Berhubung baterai memiliki daya terbatas tentu harus dihemat-hemat. Berkat itu aku terpicu menghafal 10 lagu Bung Tommy di kaset itu. Walhasil, beberapa lagu sanggup kuhafalkan dengan irama yang menurutku sudah layak masuk dapur.
Di sekolah, ketika nongkrong bersama teman, kami kerap menyanyikan lagu-lagu Tommy. Dan pernah, ketika jam istirahat kosong, pernah seorang guruku di SMP, guru ekonomi, iseng menyuruhku bernyanyi di depan kelas. Tanpa gitar, tanpa musik pengiring, aku pun mendendangkan salah dua lagu Bung Tommy, termasuk Di Batas Kota Ini. Ya, hitung-hitung sebagai pelepas penat setelah kami mati-matian memahami pelajaran persamaan akuntansi, yang sebelas dua belas mengerikan layaknya matimatika.
Itu alasan kenapa lagu itu berbekas hingga sekarang. Tentu, saat itu aku tidak tahu Tommy J Pisa itu orang mana, bagaimana aksi panggungnya, seperti apa karier bermusiknya. Aku tak butuh semua itu karena yang kubutuhkan cuma suaranya. Jika aku ingin mendengarnya cukup memutar kasetnya. Modalku cuma “kuota” baterai ABC. Jika suara Tommy sudah mendayu, aku tak merasa berjarak. Seolah-olah ia ada di depanku.
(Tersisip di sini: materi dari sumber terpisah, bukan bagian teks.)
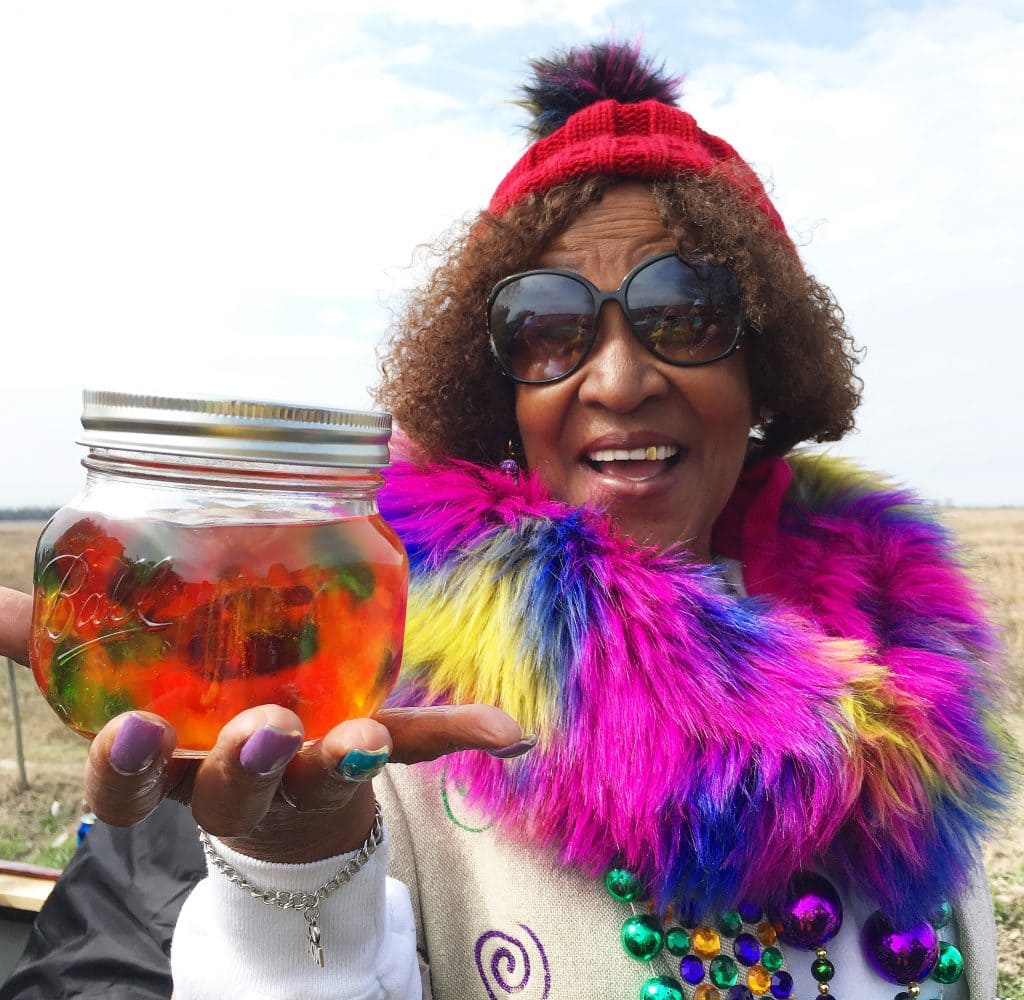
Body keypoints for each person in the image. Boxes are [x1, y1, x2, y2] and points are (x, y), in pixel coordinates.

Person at [0, 41, 1011, 1000]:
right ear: (499, 391)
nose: (618, 379)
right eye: (548, 327)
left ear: (763, 367)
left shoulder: (911, 696)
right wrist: (290, 883)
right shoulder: (348, 675)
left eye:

Kalau aku sudah merasa cukup, aku matikan tape lalu mengambil bantal dan tidur dengan pulasnya, karena lagu-lagu Tommy memang cocok didengar di malam-malam gelap. Besok pagi, aku menahan diri untuk mendengar Tommy lagi agar tidak boring. Jadi, kupasang kupingku baik-baik agar tidak berjoget ria karena suara Onasutra, Asep Irama hingga Meggy Z sudah mulai saling bersahutan dari rumah-rumah tetangga. Pagi waktunya ngopi, dan dangdutlah yang menemani.
Bagaimana, menyenangkan bukan menjadi anak Aceh yang punya pos serdadu di kampungnya? Memang tidak ada hubungannya, tapi berkat Tommy J Pisa dan penyanyi-penyanyi kaset lainnya, generasi muda saat itu, terutama yang di kampung, bisa memanjakan telinga sejenak; melarikan diri dari ketakutan-ketakutan duniawi yang dilakukan para pegiat DOM Aceh kala itu. Bung Tommy membuat kami melepaskan sejenak dari kegrogian bertemu orang berseragam. Memupus trauma yang mungkin bakal hinggap, atau membuat kami mampu menertawakan orang yang diarak keliling kampung dengan memakai baju berisi daun jelatang di badannya. Maka, terima kasih untuk Tommy J Pisa, juga kepada Onasutra, Iklim, atau penyanyi-penyanyi kaset di zaman itu. Tanpa kalian, kami cuma remah-remah rengginang di pos serdadu.